Le réseau électrique doit garder en permanence une fréquence de 50 hertz : il faut produire exactement autant d'électricité qu'on en consomme. Cet équilibre devient fragile quand le réseau tourne avec peu d'inertie : beaucoup de solaire et d'éolien, peu de grosses turbines pour amortir les à-coups. Ce jour-là, une chute brutale de production a fait décrocher la fréquence. En quelques secondes, les protections automatiques ont déconnecté des centrales en chaîne, près de 15 GW perdus, et la péninsule s'est isolée du réseau européen : c'est le blackout ibérique du 28 avril 2025, 50 millions de personnes dans le noir.
Le courant national revient souvent en un jour ou deux. Dans une vallée, c'est plus long : une tempête couche des arbres sur les lignes et abîme un poste de transformation. En 2009, la tempête Klaus a coupé 1,7 million de foyers du Sud-Ouest, les hameaux rétablis en dernier, après une douzaine de jours.

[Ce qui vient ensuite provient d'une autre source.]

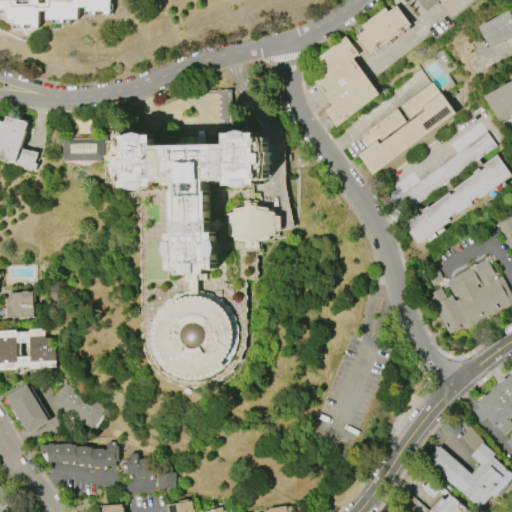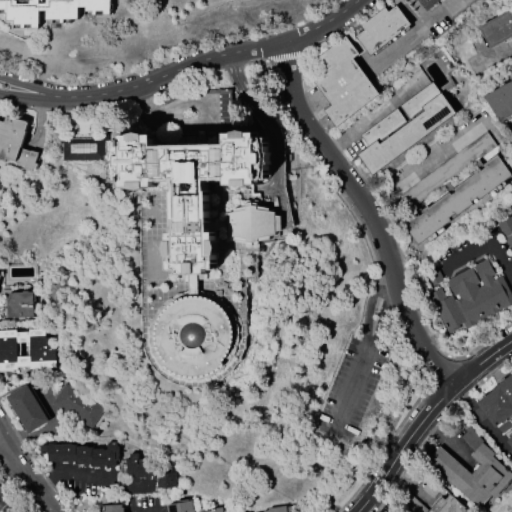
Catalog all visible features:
building: (429, 2)
building: (428, 4)
building: (50, 10)
building: (50, 11)
road: (408, 14)
road: (433, 19)
building: (382, 29)
building: (382, 29)
building: (497, 29)
building: (497, 29)
road: (400, 45)
road: (209, 61)
building: (343, 82)
building: (344, 82)
road: (23, 87)
building: (500, 98)
road: (22, 99)
building: (501, 101)
road: (262, 116)
road: (375, 117)
road: (211, 120)
building: (405, 127)
building: (405, 127)
building: (15, 142)
building: (15, 143)
building: (82, 148)
building: (83, 149)
road: (435, 153)
building: (191, 186)
building: (457, 200)
building: (455, 201)
road: (370, 214)
building: (506, 227)
building: (198, 240)
building: (509, 240)
road: (485, 243)
building: (471, 295)
building: (471, 298)
building: (19, 305)
building: (18, 306)
road: (370, 308)
road: (380, 322)
building: (193, 336)
building: (25, 350)
building: (26, 350)
road: (351, 393)
building: (78, 405)
building: (497, 405)
building: (77, 406)
building: (496, 406)
building: (26, 409)
building: (28, 409)
road: (426, 418)
road: (0, 422)
building: (510, 440)
building: (510, 442)
road: (448, 445)
building: (80, 454)
building: (83, 455)
building: (472, 470)
building: (150, 471)
building: (473, 472)
road: (30, 480)
road: (83, 483)
road: (411, 488)
building: (4, 499)
building: (3, 500)
building: (447, 505)
building: (448, 505)
building: (171, 506)
building: (118, 507)
building: (180, 507)
building: (114, 508)
road: (148, 509)
building: (278, 509)
building: (218, 510)
building: (255, 510)
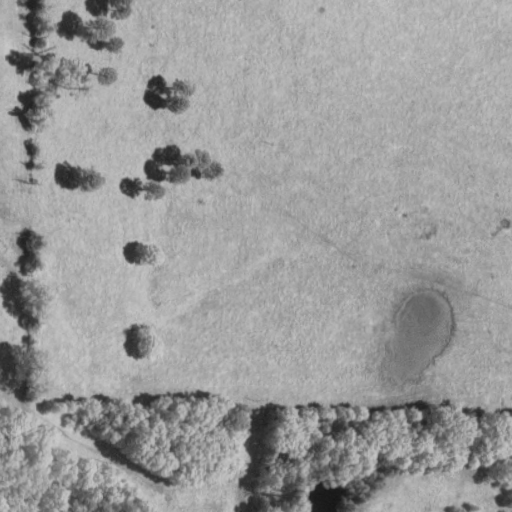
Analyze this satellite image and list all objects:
road: (360, 403)
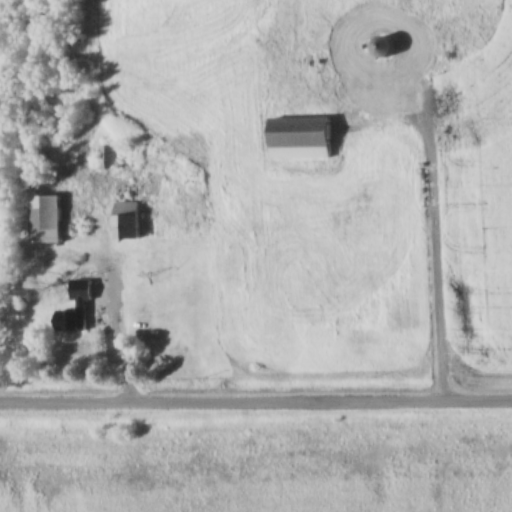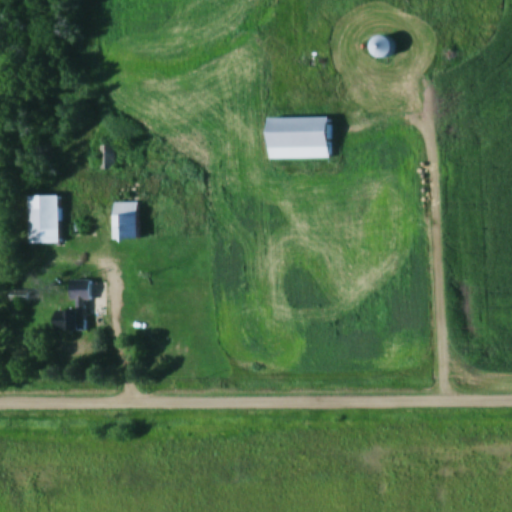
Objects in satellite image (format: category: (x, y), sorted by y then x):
building: (304, 137)
building: (49, 219)
building: (131, 221)
road: (420, 254)
building: (19, 296)
building: (76, 308)
road: (101, 340)
road: (256, 401)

Chez nous, les deux se sont combinés. Une semaine a passé, les équipes sont débordées, les routes vers les hameaux restent difficiles, et personne ne sait dire quand ça reviendra.
Une semaine sans courant, et ça continue. Comment tient-on ensemble, avec ce qu'on a, ici ?
Inspiré de faits réels
- Blackout péninsule ibérique, 28 avril 2025. Cascade par surtension, environ 15 GW décrochés, 50 millions de personnes, Sud-Ouest de la France touché. 147 décès liés aux ruptures de communication et de transport (étude Eurosurveillance). (https://fr.wikipedia.org/wiki/Panne_de_courant_de_2025_dans_la_p%C3%A9ninsule_Ib%C3%A9rique)
- Tempête Klaus, 24 janvier 2009. Plus de 1,7 million de foyers privés d'électricité dans le Sud-Ouest, rétablissement complet en environ 12 jours, zones rurales servies en dernier. (https://fr.wikipedia.org/wiki/Temp%C3%AAte_Klaus)
Le scénario et les personnages sont fictifs. Les lieux sont réels.